**Assigned task:** Where the line with "und Mitgründer von Raisin." appears below, start writing out lines exactly, and finish with the line with "Website: www.wwr-publishing.de", which is included; write out nothing else.

**Material shown:**
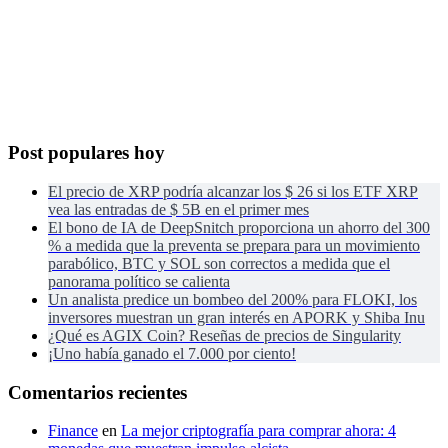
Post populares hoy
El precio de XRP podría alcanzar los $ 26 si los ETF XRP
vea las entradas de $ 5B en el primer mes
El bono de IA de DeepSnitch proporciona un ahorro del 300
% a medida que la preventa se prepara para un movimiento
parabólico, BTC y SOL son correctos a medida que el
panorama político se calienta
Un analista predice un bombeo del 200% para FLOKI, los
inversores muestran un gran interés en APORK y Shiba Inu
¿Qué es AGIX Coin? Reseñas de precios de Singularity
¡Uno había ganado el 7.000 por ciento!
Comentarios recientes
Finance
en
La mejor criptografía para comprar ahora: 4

---

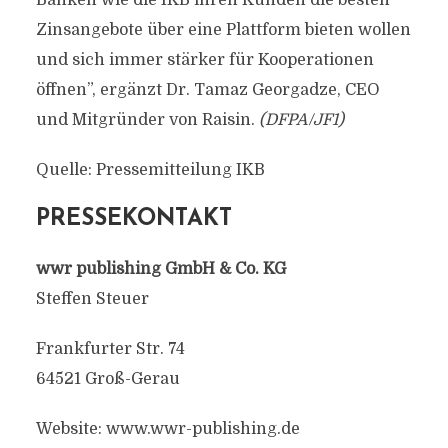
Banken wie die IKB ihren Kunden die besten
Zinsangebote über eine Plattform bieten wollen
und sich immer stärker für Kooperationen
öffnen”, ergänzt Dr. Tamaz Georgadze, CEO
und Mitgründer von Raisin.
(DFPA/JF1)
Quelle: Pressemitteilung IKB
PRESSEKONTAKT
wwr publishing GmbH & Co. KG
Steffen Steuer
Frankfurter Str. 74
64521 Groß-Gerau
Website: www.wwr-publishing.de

**Solved problem:**
und Mitgründer von Raisin.
(DFPA/JF1)
Quelle: Pressemitteilung IKB
PRESSEKONTAKT
wwr publishing GmbH & Co. KG
Steffen Steuer
Frankfurter Str. 74
64521 Groß-Gerau
Website: www.wwr-publishing.de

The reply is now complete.